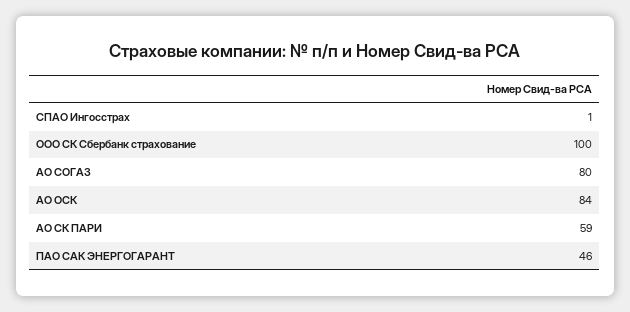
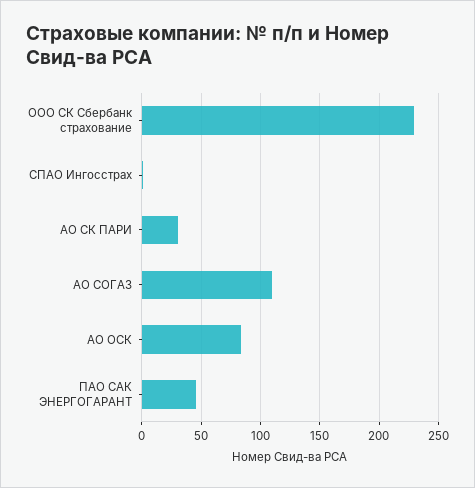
  {
    "СПАО Ингосстрах": 1,
-   "ООО СК Сбербанк страхование": 100,
+   "ООО СК Сбербанк страхование": 230,
-   "АО СОГАЗ": 80,
+   "АО СОГАЗ": 110,
    "АО ОСК": 84,
-   "АО СК ПАРИ": 59,
+   "АО СК ПАРИ": 30,
    "ПАО САК ЭНЕРГОГАРАНТ": 46
  }

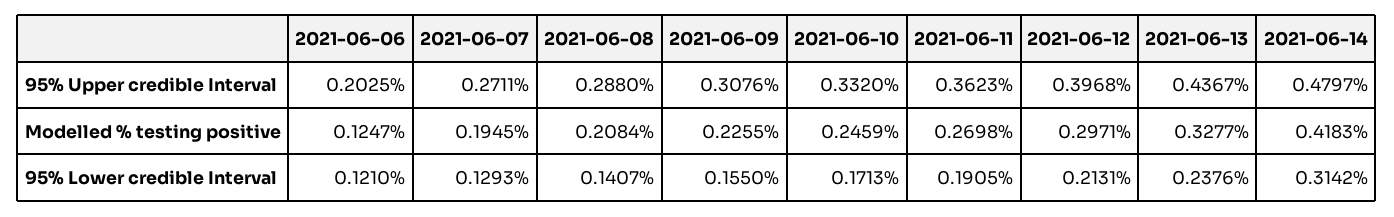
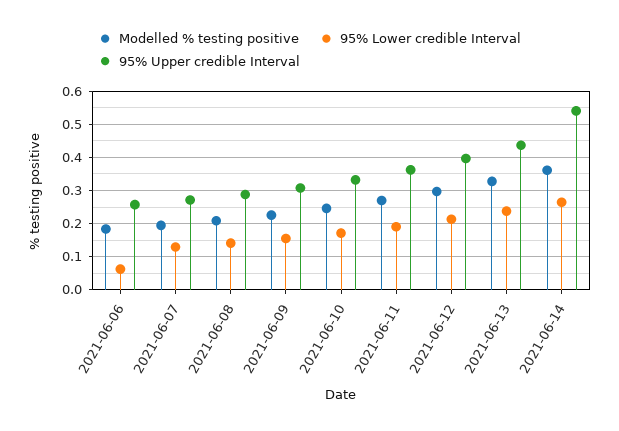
  {
    "95% Upper credible Interval": {
-     "2021-06-06": 0.2025,
+     "2021-06-06": 0.26,
      "2021-06-07": 0.2711,
      "2021-06-08": 0.288,
      "2021-06-09": 0.3076,
      "2021-06-10": 0.332,
      "2021-06-11": 0.3623,
      "2021-06-12": 0.3968,
      "2021-06-13": 0.4367,
-     "2021-06-14": 0.4797
+     "2021-06-14": 0.54
    },
    "Modelled % testing positive": {
-     "2021-06-06": 0.1247,
+     "2021-06-06": 0.18,
      "2021-06-07": 0.1945,
      "2021-06-08": 0.2084,
      "2021-06-09": 0.2255,
      "2021-06-10": 0.2459,
      "2021-06-11": 0.2698,
      "2021-06-12": 0.2971,
      "2021-06-13": 0.3277,
-     "2021-06-14": 0.4183
+     "2021-06-14": 0.36
    },
    "95% Lower credible Interval": {
-     "2021-06-06": 0.121,
+     "2021-06-06": 0.06,
      "2021-06-07": 0.1293,
      "2021-06-08": 0.1407,
      "2021-06-09": 0.155,
      "2021-06-10": 0.1713,
      "2021-06-11": 0.1905,
      "2021-06-12": 0.2131,
      "2021-06-13": 0.2376,
-     "2021-06-14": 0.3142
+     "2021-06-14": 0.26
    }
  }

- - -

## Activity
The reply must consist of the complete listing, reproduced exactly, with no images.

## Result for this exercise
  {
    "СПАО Ингосстрах": 1,
-   "ООО СК Сбербанк страхование": 100,
+   "ООО СК Сбербанк страхование": 230,
-   "АО СОГАЗ": 80,
+   "АО СОГАЗ": 110,
    "АО ОСК": 84,
-   "АО СК ПАРИ": 59,
+   "АО СК ПАРИ": 30,
    "ПАО САК ЭНЕРГОГАРАНТ": 46
  }

  {
    "95% Upper credible Interval": {
-     "2021-06-06": 0.2025,
+     "2021-06-06": 0.26,
      "2021-06-07": 0.2711,
      "2021-06-08": 0.288,
      "2021-06-09": 0.3076,
      "2021-06-10": 0.332,
      "2021-06-11": 0.3623,
      "2021-06-12": 0.3968,
      "2021-06-13": 0.4367,
-     "2021-06-14": 0.4797
+     "2021-06-14": 0.54
    },
    "Modelled % testing positive": {
-     "2021-06-06": 0.1247,
+     "2021-06-06": 0.18,
      "2021-06-07": 0.1945,
      "2021-06-08": 0.2084,
      "2021-06-09": 0.2255,
      "2021-06-10": 0.2459,
      "2021-06-11": 0.2698,
      "2021-06-12": 0.2971,
      "2021-06-13": 0.3277,
-     "2021-06-14": 0.4183
+     "2021-06-14": 0.36
    },
    "95% Lower credible Interval": {
-     "2021-06-06": 0.121,
+     "2021-06-06": 0.06,
      "2021-06-07": 0.1293,
      "2021-06-08": 0.1407,
      "2021-06-09": 0.155,
      "2021-06-10": 0.1713,
      "2021-06-11": 0.1905,
      "2021-06-12": 0.2131,
      "2021-06-13": 0.2376,
-     "2021-06-14": 0.3142
+     "2021-06-14": 0.26
    }
  }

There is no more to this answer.